What Mumbai Taught Us About Building a Climate Community That Lasts
Reflections from Mumbai Climate Week
Sonali Bhasin, Associate Strategy Director

Mumbai’s first Climate Week marks a first for the city, the country, and the region: a signifier that Global Majority countries are ready to lead climate action, and the emergence of a climate leader in South Asia.
Between COP and Climate Weeks in cities like New York and London, many practitioners from developing countries have been kept out by visa requirements, financial constraints, and access to closed-door meetings. Mumbai Climate Week, while still in one of the fanciest convention halls in the country, invited practitioners from Global Majority countries to create their own space, and develop an agenda based on their priorities.
The Mumbai Climate Week agenda was telling of where the sector’s priorities lie: the emphasis was on extreme heat, financing for transitions, decarbonisation, mobility, and circular systems. Absent were conversations around just transition, adaptation, and urban waste or air pollution. But while some sessions felt like a reassertion of what the climate sector already knows, other, smaller sessions were electrifying. Breakthroughs in EV technology, calls for participatory data for extreme heat, and conversations that asked climate philanthropy tough questions about project sustainability: all were critical and inspiring.
At MCW, Purpose hosted three events that represent the kind of spaces we wish to see more of: a pre-Mumbai Climate Week convening on urban waste that celebrated local heroes and solutions; an after-hours gathering of communicators and food experts designed to foster free conversation, and a plenary session on participatory action in climate, co-hosted by Purpose and partners.
At Solutions That Work, a pre-MCW event hosted by the Global Methane Hub and Purpose, practitioners, policymakers, and researchers came together to highlight the existing solutions to waste management that need to be scaled in Mumbai. The Deputy Municipal Commissioner of Solid Waste Management, Mr. Kiran Dighavkar, reminded us that the government alone cannot make changes, and that an active civil society is the key to change in any city. “It is civil societies who catalyse the change, and citizen engagement that is critical to the success of any policy”
During our Chai in Mumbai session, a gathering of communicators and practitioners associated with our Hands of Transition network, we met filmmakers, entrepreneurs, scientists, and writers who were seeking a community for the work they are doing in the food space.
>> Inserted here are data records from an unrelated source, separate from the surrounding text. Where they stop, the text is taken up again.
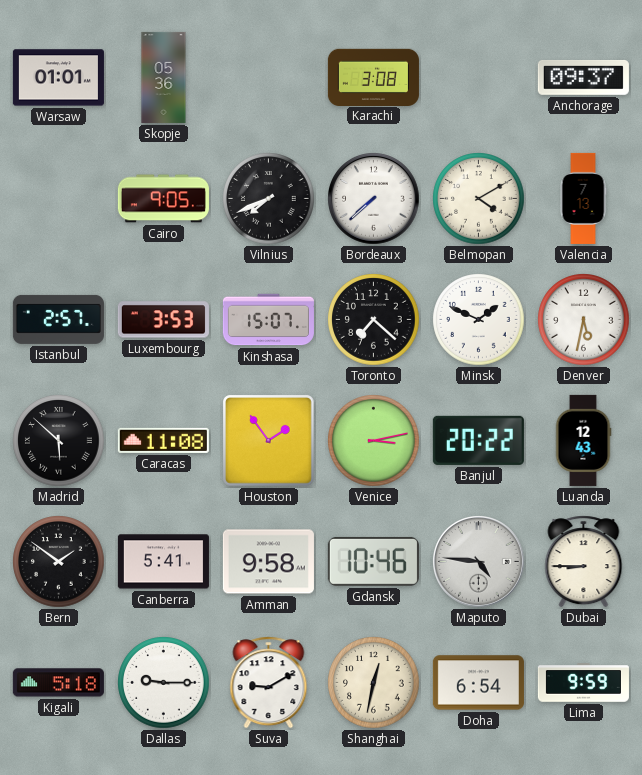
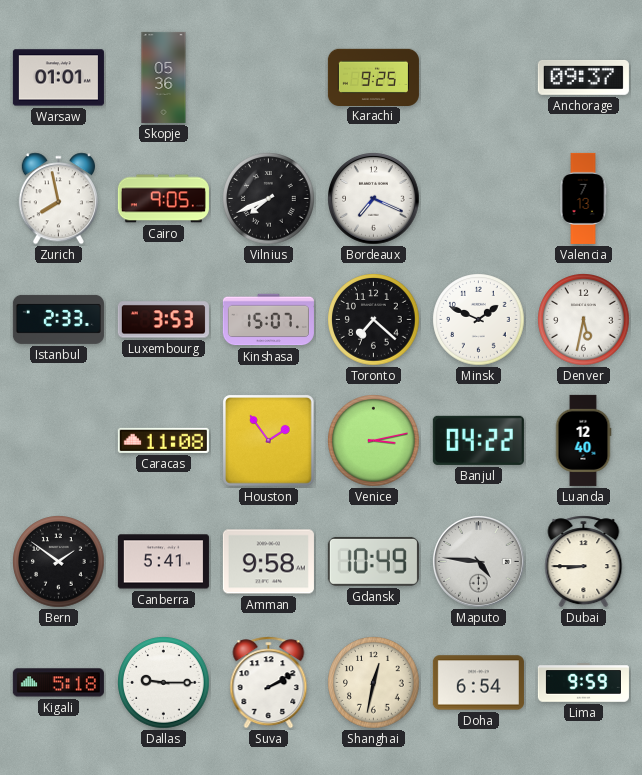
Karachi: 3:08 -> 9:25
Zurich: none -> 7:58
Bordeaux: 7:38 -> 7:19
Belmopan: 4:10 -> none
Istanbul: 2:57 -> 2:33
Madrid: 5:52 -> none
Banjul: 20:22 -> 04:22
Luanda: 12:43 -> 12:40
Gdansk: 10:46 -> 10:49
Suva: 9:10 -> 2:10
They shared how difficult it is to find spaces to collaborate, spaces without a fixed agenda, that are not limited by access to resources or funding.
Our final plenary session, co-hosted by Purpose and partners, featured women from GIZ, EDF, WOTR, and independent journalism in conversation with Mandira Kalra Kalaan, Senior Director, and Head of Purpose’s India Office. The session was built around a deceptively simple provocation: what does participatory action in food systems actually look like when it works? Neha Khara of GIZ India made the observation that stuck with us most. She said that “Communities are not beneficiaries of climate programmes. They are long-term system actors”.
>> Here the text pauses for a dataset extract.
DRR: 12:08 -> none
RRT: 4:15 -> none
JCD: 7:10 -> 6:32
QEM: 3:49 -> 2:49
MCW was host to a slew of commitments to climate finance, energy transition, and green public transport by the Maharashtra government. Weeks later, India announced its new NDCs for 2035, pushing our non-fossil fuel capacity to new heights, and committing to new target sinks. I’d like to think this marks the kind of momentum and shared ambition that India needs.
Not only does MCW elevate climate conversations to national attention, but also gives the climate community a space to act like a community. To collaborate across sectors, broker new partnerships, and to end each day in informal spaces where we can laugh, commiserate, and dream together – the kind of care and support that every social impact community needs. It provided the climate sector a new level of visibility, and provided the climate community an opportunity to celebrate each other.
Marcella D’Souza of WOTR, a panelist on Purpose’s co-hosted plenary session captured something deeply important, “the voices with the deepest knowledge of ecological change — rural women, elders, people who have watched the same landscape across decades — are still largely absent from the rooms where decisions get made. Not because they have nothing to say, but because the rooms weren’t built for them.”
This truth persists long after the convening. While there is still much work to be done to ensure Mumbai Climate Week is shaped by the men and women on the frontlines of climate action, this felt like a meaningful step in that direction. It hinted at what becomes possible when those rooms begin to open, and when lived experience is not just acknowledged but welcomed and valued. Above all, this Climate Week left us with a strong sense of hope for a more grounded and inclusive climate movement going forward.